The Audit Committee pre-approved all fees in the period from January 1, 2008 through December 31, 2008.
 
 APPOINTMENT OF INDEPENDENT AUDITORS OF MAIDEN INSURANCE
 
The Board of Directors also proposes that the shareholders appoint of Arthur Morris and Company to serve as the independent registered public accounting firm of Maiden Insurance for the 2009 fiscal year.
 
For the audit of the fiscal year ended December 31, 2007, PricewaterhouseCoopers, an independent registered public accounting firm, served as the independent auditor of Maiden Insurance.
 
A representative from Arthur Morris and Company will be present at the Annual General Meeting and will have the opportunity to make a statement if he or she desires to do so and to respond to appropriate questions from shareholders.
 
THE BOARD UNANIMOUSLY RECOMMENDS A VOTE “FOR” THE APPOINTMENT OF BDO SEIDMAN, LLP AS THE INDEPENDENT REGISTERED CERTIFIED PUBLIC ACCOUNTING FIRM FOR THE FISCAL YEAR ENDING DECEMBER 31, 2009 FOR THE COMPANY AND ARTHUR MORRIS AND COMPANY AS THE INDEPENDENT REGISTERED CERTIFIED PUBLIC ACCOUNTING FIRM FOR THE FISCAL YEAR ENDING DECEMBER 31, 2009 FOR MAIDEN INSURANCE.
 
ADDITIONAL MATTERS
 
 Shareholders’ Proposals for the 2010 Annual General Meeting
 
A proposal by a shareholder intended for inclusion in our proxy materials for the 2010 Annual General Meeting of Shareholders pursuant to Rule 14a-8 of the Exchange Act must be received by us at 48 Par-la-Ville Road, Suite 1141, Hamilton HM11 Bermuda, Attn: Corporate Secretary, on or before December 9, 2009, in order to be considered for such inclusion.

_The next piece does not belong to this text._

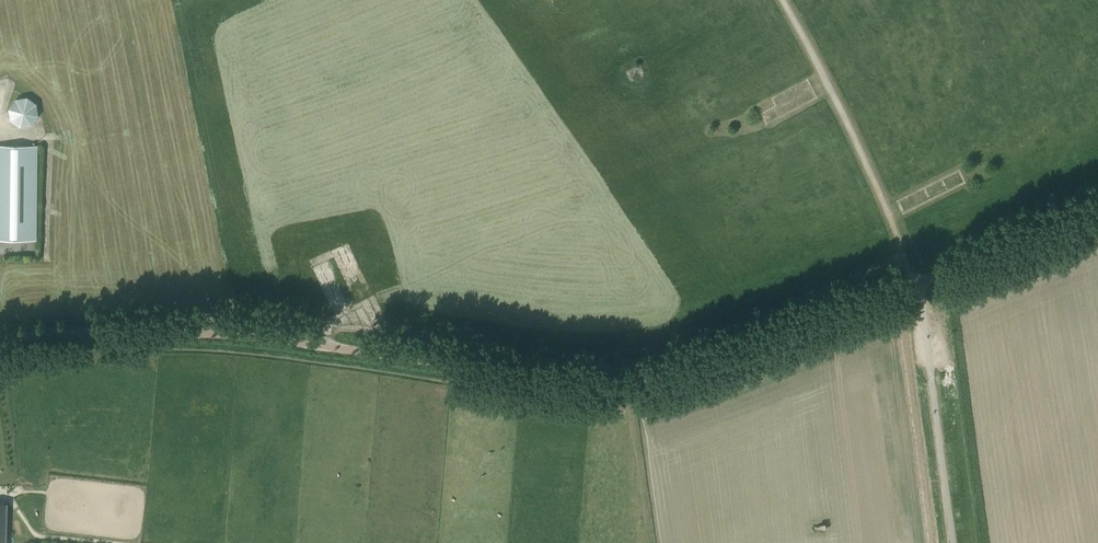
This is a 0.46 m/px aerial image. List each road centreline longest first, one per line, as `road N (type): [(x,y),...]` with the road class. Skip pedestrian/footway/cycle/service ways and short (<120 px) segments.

Shareholder proposals intended to be submitted at the 2009 Annual General Meeting of Shareholders outside the framework of Rule 14a-8 will be considered untimely under Rule 14a-4(c)(1) if not received by us at the above address on or before February 21, 2010. If we do not receive notice of the matter by the applicable date, the proxy holders will vote on the matter, if properly presented at the meeting, in their discretion.
 

 Annual Report and Financial Statements
 
A copy of our Annual Report for the fiscal year ended December 31, 2008, including audited financial statements set forth therein, is being sent to all our shareholders with this Notice of Annual General Meeting of Shareholders and Proxy Statement on or about April 6, 2009.
 
 Other Business
 
The Board of Directors does not intend to present, and has no knowledge that others will present, any other business at the Annual General Meeting. However, if any other matters are properly brought before the Annual General Meeting, it is intended that the holders of proxies will vote thereon in their discretion.